*** Opening of INPUT FOR THIS TASK ***

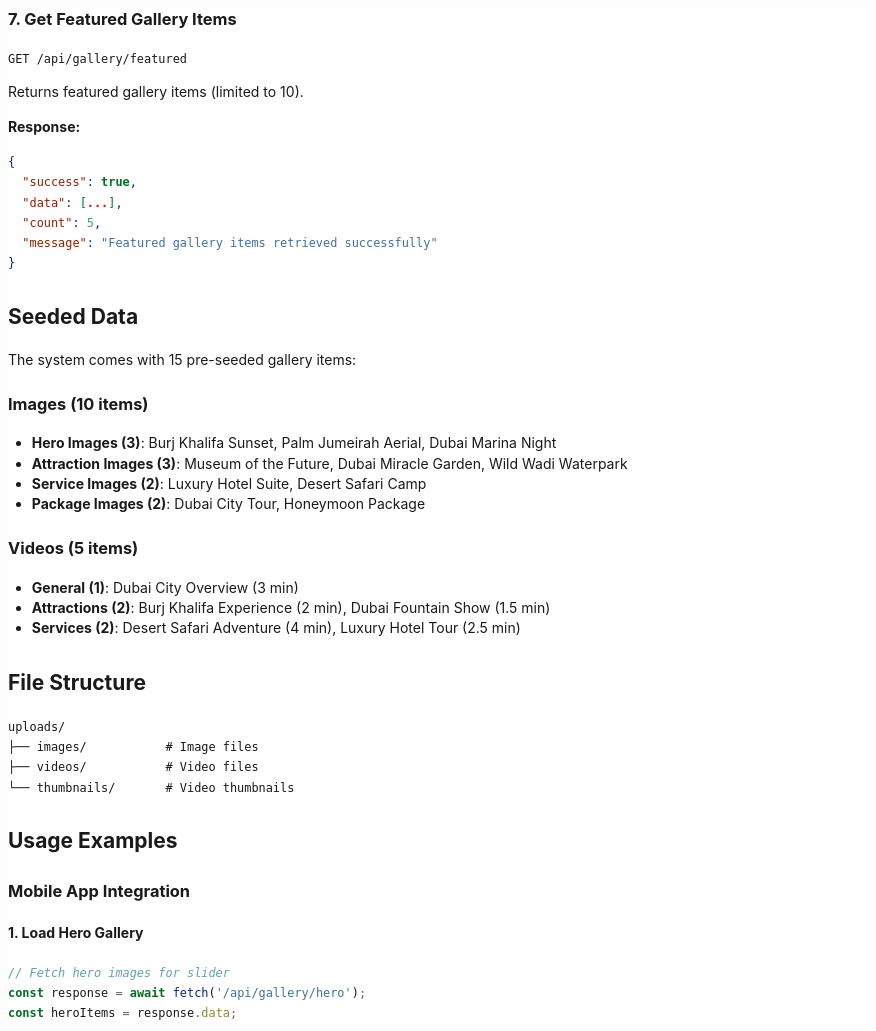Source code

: ### 7. Get Featured Gallery Items
```
GET /api/gallery/featured
```
Returns featured gallery items (limited to 10).

**Response:**
```json
{
  "success": true,
  "data": [...],
  "count": 5,
  "message": "Featured gallery items retrieved successfully"
}
```

## Seeded Data

The system comes with 15 pre-seeded gallery items:

### Images (10 items)
- **Hero Images (3)**: Burj Khalifa Sunset, Palm Jumeirah Aerial, Dubai Marina Night
- **Attraction Images (3)**: Museum of the Future, Dubai Miracle Garden, Wild Wadi Waterpark
- **Service Images (2)**: Luxury Hotel Suite, Desert Safari Camp
- **Package Images (2)**: Dubai City Tour, Honeymoon Package

### Videos (5 items)
- **General (1)**: Dubai City Overview (3 min)
- **Attractions (2)**: Burj Khalifa Experience (2 min), Dubai Fountain Show (1.5 min)
- **Services (2)**: Desert Safari Adventure (4 min), Luxury Hotel Tour (2.5 min)

## File Structure

```
uploads/
├── images/           # Image files
├── videos/           # Video files
└── thumbnails/       # Video thumbnails
```

## Usage Examples

### Mobile App Integration

#### 1. Load Hero Gallery
```javascript
// Fetch hero images for slider
const response = await fetch('/api/gallery/hero');
const heroItems = response.data;
```
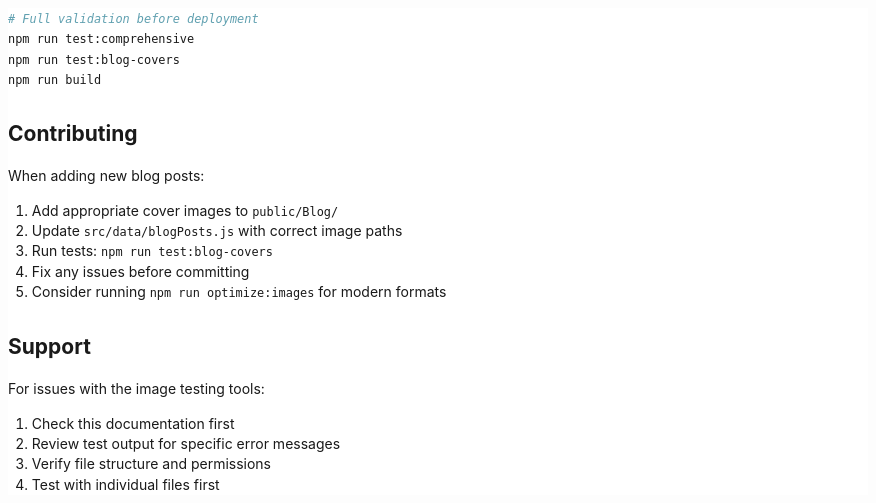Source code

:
 ```bash
# Full validation before deployment
npm run test:comprehensive
npm run test:blog-covers
npm run build
```

## Contributing

When adding new blog posts:

1. Add appropriate cover images to `public/Blog/`
2. Update `src/data/blogPosts.js` with correct image paths
3. Run tests: `npm run test:blog-covers`
4. Fix any issues before committing
5. Consider running `npm run optimize:images` for modern formats

## Support

For issues with the image testing tools:

1. Check this documentation first
2. Review test output for specific error messages
3. Verify file structure and permissions
4. Test with individual files first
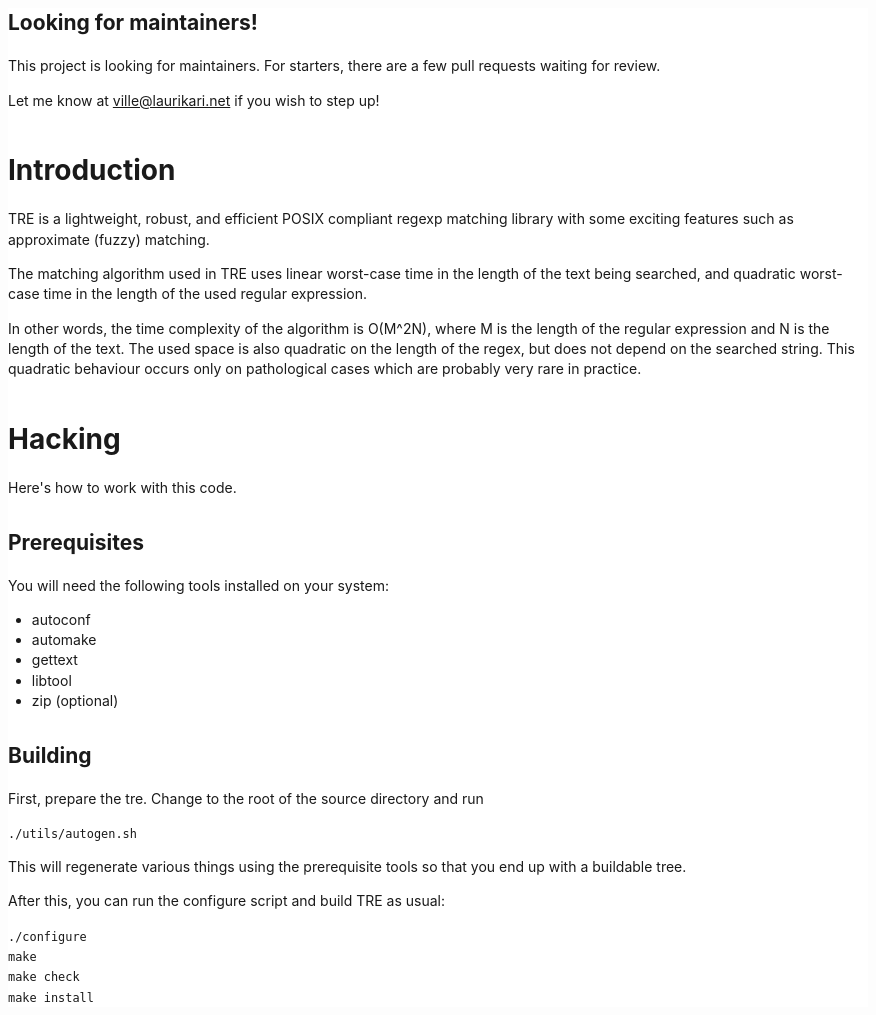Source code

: ## Looking for maintainers!

This project is looking for maintainers.  For starters, there are a few
pull requests waiting for review.

Let me know at ville@laurikari.net if you wish to step up!

Introduction
============

TRE is a lightweight, robust, and efficient POSIX compliant regexp
matching library with some exciting features such as approximate
(fuzzy) matching.

The matching algorithm used in TRE uses linear worst-case time in
the length of the text being searched, and quadratic worst-case
time in the length of the used regular expression. 

In other words, the time complexity of the algorithm is O(M^2N), where
M is the length of the regular expression and N is the length of the
text. The used space is also quadratic on the length of the regex, but
does not depend on the searched string. This quadratic behaviour
occurs only on pathological cases which are probably very rare in
practice.


Hacking
=======

Here's how to work with this code.

Prerequisites
-------------

You will need the following tools installed on your system:

  - autoconf
  - automake
  - gettext
  - libtool
  - zip (optional)


Building
--------

First, prepare the tre.  Change to the root of the source directory
and run
```
./utils/autogen.sh
```
This will regenerate various things using the prerequisite tools so
that you end up with a buildable tree.

After this, you can run the configure script and build TRE as usual:
```
./configure
make
make check
make install
```
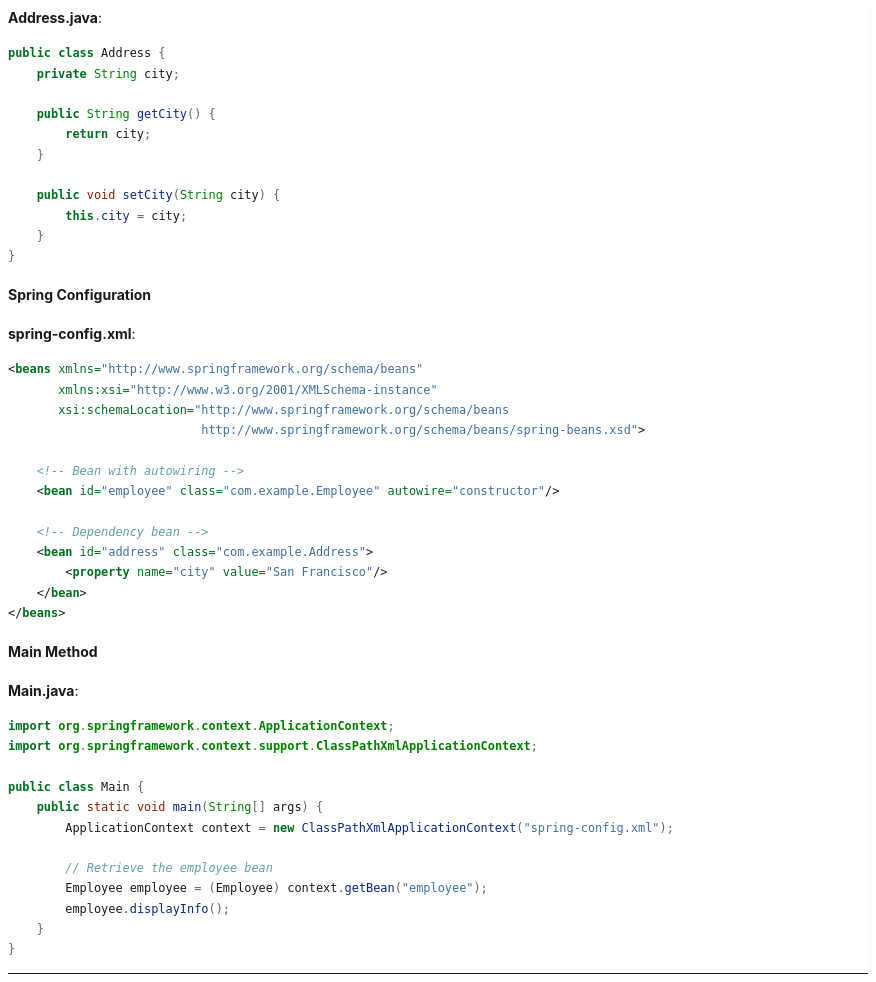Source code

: **Address.java**:
```java
public class Address {
    private String city;

    public String getCity() {
        return city;
    }

    public void setCity(String city) {
        this.city = city;
    }
}
```

#### **Spring Configuration**

**spring-config.xml**:
```xml
<beans xmlns="http://www.springframework.org/schema/beans"
       xmlns:xsi="http://www.w3.org/2001/XMLSchema-instance"
       xsi:schemaLocation="http://www.springframework.org/schema/beans
                           http://www.springframework.org/schema/beans/spring-beans.xsd">

    <!-- Bean with autowiring -->
    <bean id="employee" class="com.example.Employee" autowire="constructor"/>

    <!-- Dependency bean -->
    <bean id="address" class="com.example.Address">
        <property name="city" value="San Francisco"/>
    </bean>
</beans>
```

#### **Main Method**

**Main.java**:
```java
import org.springframework.context.ApplicationContext;
import org.springframework.context.support.ClassPathXmlApplicationContext;

public class Main {
    public static void main(String[] args) {
        ApplicationContext context = new ClassPathXmlApplicationContext("spring-config.xml");

        // Retrieve the employee bean
        Employee employee = (Employee) context.getBean("employee");
        employee.displayInfo();
    }
}
```

---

*** Close of INPUT FOR THIS TASK ***

= WHAT YOU HAVE TO DO =
Please repeat the listing above word for word, with the pictures removed.

= SOLUTION FOR THIS EXERCISE =
Source code

: ### 7. Get Featured Gallery Items
```
GET /api/gallery/featured
```
Returns featured gallery items (limited to 10).

**Response:**
```json
{
  "success": true,
  "data": [...],
  "count": 5,
  "message": "Featured gallery items retrieved successfully"
}
```

## Seeded Data

The system comes with 15 pre-seeded gallery items:

### Images (10 items)
- **Hero Images (3)**: Burj Khalifa Sunset, Palm Jumeirah Aerial, Dubai Marina Night
- **Attraction Images (3)**: Museum of the Future, Dubai Miracle Garden, Wild Wadi Waterpark
- **Service Images (2)**: Luxury Hotel Suite, Desert Safari Camp
- **Package Images (2)**: Dubai City Tour, Honeymoon Package

### Videos (5 items)
- **General (1)**: Dubai City Overview (3 min)
- **Attractions (2)**: Burj Khalifa Experience (2 min), Dubai Fountain Show (1.5 min)
- **Services (2)**: Desert Safari Adventure (4 min), Luxury Hotel Tour (2.5 min)

## File Structure

```
uploads/
├── images/           # Image files
├── videos/           # Video files
└── thumbnails/       # Video thumbnails
```

## Usage Examples

### Mobile App Integration

#### 1. Load Hero Gallery
```javascript
// Fetch hero images for slider
const response = await fetch('/api/gallery/hero');
const heroItems = response.data;
```
Source code

:
 ```bash
# Full validation before deployment
npm run test:comprehensive
npm run test:blog-covers
npm run build
```

## Contributing

When adding new blog posts:

1. Add appropriate cover images to `public/Blog/`
2. Update `src/data/blogPosts.js` with correct image paths
3. Run tests: `npm run test:blog-covers`
4. Fix any issues before committing
5. Consider running `npm run optimize:images` for modern formats

## Support

For issues with the image testing tools:

1. Check this documentation first
2. Review test output for specific error messages
3. Verify file structure and permissions
4. Test with individual files first
Source code

: ## Looking for maintainers!

This project is looking for maintainers.  For starters, there are a few
pull requests waiting for review.

Let me know at ville@laurikari.net if you wish to step up!

Introduction
============

TRE is a lightweight, robust, and efficient POSIX compliant regexp
matching library with some exciting features such as approximate
(fuzzy) matching.

The matching algorithm used in TRE uses linear worst-case time in
the length of the text being searched, and quadratic worst-case
time in the length of the used regular expression. 

In other words, the time complexity of the algorithm is O(M^2N), where
M is the length of the regular expression and N is the length of the
text. The used space is also quadratic on the length of the regex, but
does not depend on the searched string. This quadratic behaviour
occurs only on pathological cases which are probably very rare in
practice.


Hacking
=======

Here's how to work with this code.

Prerequisites
-------------

You will need the following tools installed on your system:

  - autoconf
  - automake
  - gettext
  - libtool
  - zip (optional)


Building
--------

First, prepare the tre.  Change to the root of the source directory
and run
```
./utils/autogen.sh
```
This will regenerate various things using the prerequisite tools so
that you end up with a buildable tree.

After this, you can run the configure script and build TRE as usual:
```
./configure
make
make check
make install
```
Source code

: **Address.java**:
```java
public class Address {
    private String city;

    public String getCity() {
        return city;
    }

    public void setCity(String city) {
        this.city = city;
    }
}
```

#### **Spring Configuration**

**spring-config.xml**:
```xml
<beans xmlns="http://www.springframework.org/schema/beans"
       xmlns:xsi="http://www.w3.org/2001/XMLSchema-instance"
       xsi:schemaLocation="http://www.springframework.org/schema/beans
                           http://www.springframework.org/schema/beans/spring-beans.xsd">

    <!-- Bean with autowiring -->
    <bean id="employee" class="com.example.Employee" autowire="constructor"/>

    <!-- Dependency bean -->
    <bean id="address" class="com.example.Address">
        <property name="city" value="San Francisco"/>
    </bean>
</beans>
```

#### **Main Method**

**Main.java**:
```java
import org.springframework.context.ApplicationContext;
import org.springframework.context.support.ClassPathXmlApplicationContext;

public class Main {
    public static void main(String[] args) {
        ApplicationContext context = new ClassPathXmlApplicationContext("spring-config.xml");

        // Retrieve the employee bean
        Employee employee = (Employee) context.getBean("employee");
        employee.displayInfo();
    }
}
```

---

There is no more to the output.